- EXPLORE THE MATERIAL:
**1)** Retype the stretch of the CAPTCHA passage from "As we noted" through "and symbol recognizer.".
**2)** Rewrite the paragraph of the CAPTCHA passage that begins "We consider the situation when attacker knows" as a short bulleted list that keeps its main facts.
**3)** Carry on writing the CAPTCHA passage from the point where it stops.

TEXT BLOCK below:

As we noted before the recognition systems for the Yahoo!, Hotmail, Gmail portals were created and worked. These systems used the generalized approach to design both segmentator and symbol recognizer.


CAPTCHA improvement: Evolutionary CAPTCHA

Let’s discuss the possible ways the CAPTCHA could be improved.
We consider the situation when attacker knows everything about the algorithm the program uses to generate the CAPTCHA except some inside randomness of the program. Most CAPTCHA-solving engines we know exploit the vulnerabilities of the exact CAPTCHA. It means that if the CAPTCHA is generated “in simple way” in 15% of times, the attacker could target this set. The example of CAPTCHAs generated “in simple way” could be the CAPTCHAs with not interconnected characters or just interconnected couples of characters. The attacker could count on that and make recognition engine specifically for these types of CAPTCHAs. In other hand average recognition engine solves small percent of all CAPTCHAs. It solves less CAPTCHAs than humans do. So obviously in every engine there are plenty of CAPTCHAs the exact recognizer can’t solve. Let’s make an assumption that these not-solved CAPTCHAs belong to one or few types of this CAPTCHA. These types could be not predetermined by a developer: both solved and unsolved CAPTCHAs could use same font type, characters number, etc. The question is: is it possible to predetermine the exact set in all sets of the CAPTCHA, which will be vulnerable to attacks of the recognizer? Even more important question is: when the attack has already started is it possible to determine such set in order to exclude it from all possible generated CAPTCHAs?

End of TEXT BLOCK.
DATASET CONTENT below:

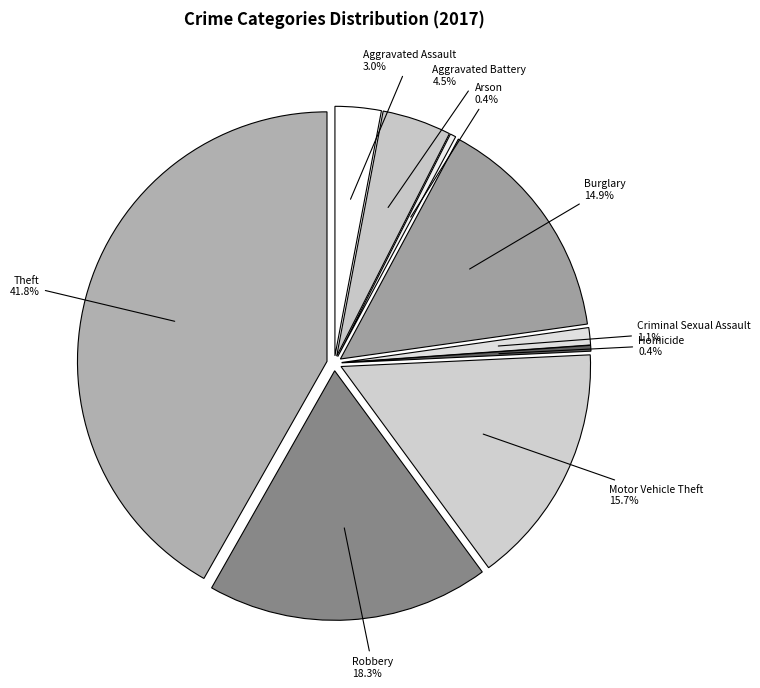

To the nearest percent, what portion does Robbery represent?

18%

End of DATASET CONTENT.

- SOLVED TASKS:
**1)**
As we noted before the recognition systems for the Yahoo!, Hotmail, Gmail portals were created and worked. These systems used the generalized approach to design both segmentator and symbol recognizer.

**2)**
- The attacker is assumed to know everything about how the program generates the CAPTCHA except its internal randomness.
- Most known CAPTCHA-solving engines exploit weaknesses of a specific CAPTCHA. If 15% of CAPTCHAs are generated "in simple way," such as with characters that aren't interconnected or are joined only in pairs, an attacker can build an engine aimed at that set.
- An average engine solves only a small percentage of all CAPTCHAs, fewer than humans solve, so every engine leaves many unsolved.
- Assume the unsolved CAPTCHAs belong to one or a few types. A developer may not have set these types in advance, and solved and unsolved CAPTCHAs may share font type, number of characters, and so on.
- Key questions: can the set vulnerable to a recognizer be identified in advance, and once an attack has started, can that set be found and excluded from the CAPTCHAs generated?

**3)**
Network Security Research proposes the new technology in CAPTCHA generation. The main idea is to make the CAPTCHA available to dynamically determine the sets suit to the recognizer and avoid such areas. The notion about reusing unrecognized CAPTCHAs was mentioned not once. However it’s useful to note that CAPTCHAs are not 100% solvable by humans. For example as we’ve already mentioned, AOL avoided using some characters (0, 1, a, d, e, i, o, u, y, z) in order to prevent frequent human fails. Thus it looks like if the system is reusing unrecognized CAPTCHAs then its positive fails rate grows. So it’s useful to be able to determine unrecognized CAPTCHAs types instead of using unrecognized CAPTCHAs themselves. That is so because humans don’t recognize the exact CAPTCHAs, when the CAPTCHA recognition engines don’t recognize some types of CAPTCHA.


CAPTCHA generation engine uses lots of parameters so we need a method to dynamically determine the delimiters of each parameter. We propose the using of evolutionary algorithm as a method based on natural evolution and inheritance. This method allows us:
1) To handle encoded parameters instead of parameters themselves
2) To make a solution search considering not the only point, but population
3) To use results of our system as a fitness function
4) Using the probabilistic rules instead of deterministic ones.


The remaining part of the paper will be dedicated to the description of evolutionary CAPTCHA.
Some number of CAPTCHAs consequently generated by the engine is population. This number is called the population size. The population size must be as small as possible in order to avoid evolutionary engine speed falling. But it also must be large enough to represent possible states of the system, i.e. we must avoid the situation when all CAPTCHAs in a population are presented by CAPTCHAs showed to recognition engine.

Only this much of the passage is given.